Some of the cameos and minor roles fare better — Ethan Hawke as a weaselly space pimp, Clive Owen as an authoritarian general, Sam Spruell putting in solid work as General Okto Bar — but even those are partly undone by another attempt to make K-Pop boy band-er Kris Wu happen. (He previously played a member of Xander Cage’s gang in xXx: Return of Xander Cage.) His mealy-mouthed turn as a government functionary ruins two or three scenes. (Imagine an ER scene where the surgical assistant barking jargon was played by some conspicuously overscrubbed, lost in translation Drake impersonator.) It really makes you miss The Fifth Element‘s collection of pockmarked weirdos, lazy-eyed oddballs, and beefed out freaks.

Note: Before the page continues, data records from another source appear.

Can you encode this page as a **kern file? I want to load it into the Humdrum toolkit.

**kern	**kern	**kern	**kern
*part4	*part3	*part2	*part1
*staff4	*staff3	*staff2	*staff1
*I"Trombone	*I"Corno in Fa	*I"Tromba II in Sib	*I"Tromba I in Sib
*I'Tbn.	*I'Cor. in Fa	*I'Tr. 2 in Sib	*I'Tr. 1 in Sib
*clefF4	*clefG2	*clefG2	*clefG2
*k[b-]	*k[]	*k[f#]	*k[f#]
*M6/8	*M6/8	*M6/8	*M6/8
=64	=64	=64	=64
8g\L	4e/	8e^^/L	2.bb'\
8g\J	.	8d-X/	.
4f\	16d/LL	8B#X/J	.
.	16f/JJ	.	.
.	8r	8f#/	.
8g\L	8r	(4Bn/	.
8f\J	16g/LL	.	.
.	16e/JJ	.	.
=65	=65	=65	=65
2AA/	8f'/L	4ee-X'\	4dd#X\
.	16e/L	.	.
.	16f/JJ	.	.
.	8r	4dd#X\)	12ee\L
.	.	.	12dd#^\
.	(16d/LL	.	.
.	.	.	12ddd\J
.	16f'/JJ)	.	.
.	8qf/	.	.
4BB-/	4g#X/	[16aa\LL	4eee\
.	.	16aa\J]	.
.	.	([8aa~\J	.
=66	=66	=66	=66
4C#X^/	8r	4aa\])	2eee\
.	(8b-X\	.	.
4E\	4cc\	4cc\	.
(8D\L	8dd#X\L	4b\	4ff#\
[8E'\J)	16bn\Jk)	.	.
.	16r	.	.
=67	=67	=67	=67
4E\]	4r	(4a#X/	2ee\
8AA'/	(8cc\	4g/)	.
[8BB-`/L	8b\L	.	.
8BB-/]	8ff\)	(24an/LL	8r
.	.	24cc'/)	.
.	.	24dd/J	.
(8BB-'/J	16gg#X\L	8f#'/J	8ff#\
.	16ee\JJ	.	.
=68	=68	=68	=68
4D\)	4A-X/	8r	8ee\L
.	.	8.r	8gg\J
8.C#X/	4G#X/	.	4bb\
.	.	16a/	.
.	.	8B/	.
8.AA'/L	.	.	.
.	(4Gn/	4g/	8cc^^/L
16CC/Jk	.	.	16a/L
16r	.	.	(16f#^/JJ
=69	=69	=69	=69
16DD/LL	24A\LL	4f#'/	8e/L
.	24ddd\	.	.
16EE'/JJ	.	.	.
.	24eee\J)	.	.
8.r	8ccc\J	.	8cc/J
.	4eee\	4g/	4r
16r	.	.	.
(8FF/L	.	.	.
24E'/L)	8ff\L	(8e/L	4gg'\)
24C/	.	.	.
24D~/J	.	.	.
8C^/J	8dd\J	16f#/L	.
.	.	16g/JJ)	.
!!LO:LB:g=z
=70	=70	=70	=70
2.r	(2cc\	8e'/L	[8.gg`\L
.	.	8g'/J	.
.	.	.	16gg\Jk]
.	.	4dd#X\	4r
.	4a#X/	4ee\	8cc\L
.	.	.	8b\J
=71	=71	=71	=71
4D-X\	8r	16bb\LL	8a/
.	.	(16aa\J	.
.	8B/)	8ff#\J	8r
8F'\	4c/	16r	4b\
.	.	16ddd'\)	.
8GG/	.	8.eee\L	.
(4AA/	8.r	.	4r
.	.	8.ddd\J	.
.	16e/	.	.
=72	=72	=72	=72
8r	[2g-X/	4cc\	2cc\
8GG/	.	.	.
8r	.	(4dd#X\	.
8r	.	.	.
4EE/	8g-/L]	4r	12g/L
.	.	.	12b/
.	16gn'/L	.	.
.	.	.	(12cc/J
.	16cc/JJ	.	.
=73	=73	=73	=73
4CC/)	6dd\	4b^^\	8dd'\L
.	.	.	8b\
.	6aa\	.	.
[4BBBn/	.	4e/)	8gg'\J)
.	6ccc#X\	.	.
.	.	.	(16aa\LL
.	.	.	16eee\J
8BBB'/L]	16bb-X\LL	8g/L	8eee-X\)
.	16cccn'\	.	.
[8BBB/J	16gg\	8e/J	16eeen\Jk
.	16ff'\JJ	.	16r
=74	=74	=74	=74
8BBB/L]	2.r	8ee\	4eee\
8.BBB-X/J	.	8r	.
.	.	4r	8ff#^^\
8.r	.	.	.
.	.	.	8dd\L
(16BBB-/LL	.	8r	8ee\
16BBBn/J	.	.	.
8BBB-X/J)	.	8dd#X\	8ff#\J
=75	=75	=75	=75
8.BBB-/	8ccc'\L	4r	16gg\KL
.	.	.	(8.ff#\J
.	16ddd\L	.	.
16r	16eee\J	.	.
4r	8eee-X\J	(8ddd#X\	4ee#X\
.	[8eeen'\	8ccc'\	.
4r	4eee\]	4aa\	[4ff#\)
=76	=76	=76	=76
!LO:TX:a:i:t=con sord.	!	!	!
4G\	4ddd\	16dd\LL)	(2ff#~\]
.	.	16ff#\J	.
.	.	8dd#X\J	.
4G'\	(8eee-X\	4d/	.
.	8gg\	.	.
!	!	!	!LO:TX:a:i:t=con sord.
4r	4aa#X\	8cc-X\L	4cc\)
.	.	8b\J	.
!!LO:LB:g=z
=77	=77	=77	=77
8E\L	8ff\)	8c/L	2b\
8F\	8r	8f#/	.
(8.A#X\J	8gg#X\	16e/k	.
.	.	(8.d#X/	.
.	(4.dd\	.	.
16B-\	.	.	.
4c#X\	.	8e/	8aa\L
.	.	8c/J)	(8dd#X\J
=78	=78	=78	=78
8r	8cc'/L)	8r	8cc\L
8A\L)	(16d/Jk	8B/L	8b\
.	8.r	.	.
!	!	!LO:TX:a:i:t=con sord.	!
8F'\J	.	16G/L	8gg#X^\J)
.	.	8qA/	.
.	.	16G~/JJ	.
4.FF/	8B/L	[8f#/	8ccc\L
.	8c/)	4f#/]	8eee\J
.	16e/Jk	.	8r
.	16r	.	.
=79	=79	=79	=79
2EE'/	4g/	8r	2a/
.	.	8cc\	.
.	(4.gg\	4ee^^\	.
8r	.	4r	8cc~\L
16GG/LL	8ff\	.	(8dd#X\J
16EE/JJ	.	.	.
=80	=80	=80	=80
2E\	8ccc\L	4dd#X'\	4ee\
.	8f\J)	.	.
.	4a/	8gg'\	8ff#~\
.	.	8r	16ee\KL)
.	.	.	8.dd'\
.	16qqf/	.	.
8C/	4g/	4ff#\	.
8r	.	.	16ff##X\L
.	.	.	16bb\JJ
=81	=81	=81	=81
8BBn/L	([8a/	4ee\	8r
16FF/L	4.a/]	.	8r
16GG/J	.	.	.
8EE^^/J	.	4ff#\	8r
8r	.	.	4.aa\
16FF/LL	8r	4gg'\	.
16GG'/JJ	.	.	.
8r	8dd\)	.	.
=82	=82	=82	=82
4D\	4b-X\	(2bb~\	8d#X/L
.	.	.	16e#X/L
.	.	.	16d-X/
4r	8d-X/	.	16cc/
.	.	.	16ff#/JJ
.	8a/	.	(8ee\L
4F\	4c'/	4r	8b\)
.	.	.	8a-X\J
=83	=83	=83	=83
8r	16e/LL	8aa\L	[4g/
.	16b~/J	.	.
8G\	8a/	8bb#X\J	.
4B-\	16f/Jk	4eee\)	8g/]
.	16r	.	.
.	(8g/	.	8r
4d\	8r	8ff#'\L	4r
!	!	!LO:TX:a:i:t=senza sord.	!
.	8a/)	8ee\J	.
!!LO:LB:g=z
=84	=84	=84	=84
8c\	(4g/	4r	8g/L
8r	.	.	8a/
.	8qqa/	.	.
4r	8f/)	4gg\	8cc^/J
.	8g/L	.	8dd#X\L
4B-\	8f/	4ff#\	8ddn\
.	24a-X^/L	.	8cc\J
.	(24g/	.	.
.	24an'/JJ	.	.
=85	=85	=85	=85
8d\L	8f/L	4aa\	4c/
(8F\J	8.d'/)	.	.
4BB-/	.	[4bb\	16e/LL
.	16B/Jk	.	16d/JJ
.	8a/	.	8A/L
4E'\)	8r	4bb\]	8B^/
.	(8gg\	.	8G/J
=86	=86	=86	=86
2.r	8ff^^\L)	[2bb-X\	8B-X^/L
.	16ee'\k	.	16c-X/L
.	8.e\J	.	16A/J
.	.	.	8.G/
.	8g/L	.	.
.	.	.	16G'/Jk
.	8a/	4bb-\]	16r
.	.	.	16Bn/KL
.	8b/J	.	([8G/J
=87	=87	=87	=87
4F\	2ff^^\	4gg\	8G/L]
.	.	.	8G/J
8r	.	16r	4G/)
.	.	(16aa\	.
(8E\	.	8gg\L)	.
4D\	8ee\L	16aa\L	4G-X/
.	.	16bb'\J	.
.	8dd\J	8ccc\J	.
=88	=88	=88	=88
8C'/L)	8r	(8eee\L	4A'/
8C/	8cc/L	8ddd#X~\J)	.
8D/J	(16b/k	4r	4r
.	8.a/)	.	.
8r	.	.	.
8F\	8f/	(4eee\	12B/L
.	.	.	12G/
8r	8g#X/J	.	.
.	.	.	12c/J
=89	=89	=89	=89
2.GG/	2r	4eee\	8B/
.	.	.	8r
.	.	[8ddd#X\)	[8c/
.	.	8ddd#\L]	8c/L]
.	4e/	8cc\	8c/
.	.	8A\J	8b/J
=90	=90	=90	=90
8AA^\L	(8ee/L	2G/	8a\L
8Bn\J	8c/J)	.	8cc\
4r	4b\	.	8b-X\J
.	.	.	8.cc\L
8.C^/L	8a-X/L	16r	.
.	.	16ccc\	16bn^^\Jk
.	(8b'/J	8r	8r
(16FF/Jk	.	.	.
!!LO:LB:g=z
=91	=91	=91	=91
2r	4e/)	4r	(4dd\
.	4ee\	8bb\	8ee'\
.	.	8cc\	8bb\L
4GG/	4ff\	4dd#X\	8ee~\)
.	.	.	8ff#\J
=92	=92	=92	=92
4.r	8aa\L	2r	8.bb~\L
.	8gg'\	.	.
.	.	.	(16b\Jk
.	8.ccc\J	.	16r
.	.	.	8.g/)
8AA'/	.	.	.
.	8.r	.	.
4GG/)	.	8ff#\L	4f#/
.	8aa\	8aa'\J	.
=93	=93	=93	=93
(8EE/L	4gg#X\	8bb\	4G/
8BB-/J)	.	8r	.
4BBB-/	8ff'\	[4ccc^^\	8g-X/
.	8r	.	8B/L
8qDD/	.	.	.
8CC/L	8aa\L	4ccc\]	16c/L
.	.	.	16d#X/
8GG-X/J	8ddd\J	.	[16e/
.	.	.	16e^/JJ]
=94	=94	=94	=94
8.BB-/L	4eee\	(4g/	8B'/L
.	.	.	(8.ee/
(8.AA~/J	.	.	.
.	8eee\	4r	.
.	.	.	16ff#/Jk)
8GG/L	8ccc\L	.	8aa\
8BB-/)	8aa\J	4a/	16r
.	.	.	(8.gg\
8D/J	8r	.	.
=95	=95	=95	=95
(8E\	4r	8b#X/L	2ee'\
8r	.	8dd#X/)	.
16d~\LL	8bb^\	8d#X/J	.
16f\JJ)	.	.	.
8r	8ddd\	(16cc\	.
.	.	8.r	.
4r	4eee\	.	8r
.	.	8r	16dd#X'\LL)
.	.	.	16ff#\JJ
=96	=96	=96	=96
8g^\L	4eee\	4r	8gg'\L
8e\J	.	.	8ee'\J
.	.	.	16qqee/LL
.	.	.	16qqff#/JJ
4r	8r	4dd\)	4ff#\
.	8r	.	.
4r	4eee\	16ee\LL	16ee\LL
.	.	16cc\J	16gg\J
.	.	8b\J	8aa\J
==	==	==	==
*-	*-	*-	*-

A boy band dork in a minor role can’t ruin a movie, of course, and even DeHaan and Delevingne not being quite up to the challenge isn’t an insurmountable obstacle — especially in a movie where the draw is about 90% production design and 10% everything else. But even as I wore my “whoa” face for the first two thirds of the film, thanks to series of mind-blowingly bizarre set pieces, I couldn’t help thinking how much more fun this all would’ve been with actors who had some spunk. Valerian has no one approaching a Bruce Willis, and Rihanna’s turn as a shape-shifting space stripper helps you imagine what it would’ve been like if Ruby Rhod had been played by Besson’s first choice, Prince, and it had been a mild disappointment, instead of a defining performance by Chris Tucker.
All that said, the cast can’t entirely be blamed for Valerian‘s final 20 minutes, which take the hokey broad strokes of The Fifth Element‘s finale (far and away its weakest element) and make them talkier, longer, and more tedious, with a weird Holocaust allusion thrown in for bad measure. Turns out, the best way to wrap up a visually exuberant, two-hour chase sequence is not 20 minutes of breathless dialogue and two false endings. Nor do we especially want to wait for you to resolve the romantic subplot between the two bratty teens.
And so we’re left with a film that’s neither a perfect triumph nor an unhinged, Jupiter Ascending-style disaster, pearl-shitting hedgehogs notwithstanding. Can a movie fulfill expectations and still be a disappointment?
Valerian is the massive-budget, unlimited FX version of The Fifth Element Luc Besson always wanted to make, but also the version that reveals how much of The Fifth Element was a result not just of careful craft and well-laid plans, but also cosmic kismet and personalities coming together just so. Valerian has twice the craft and half the magic.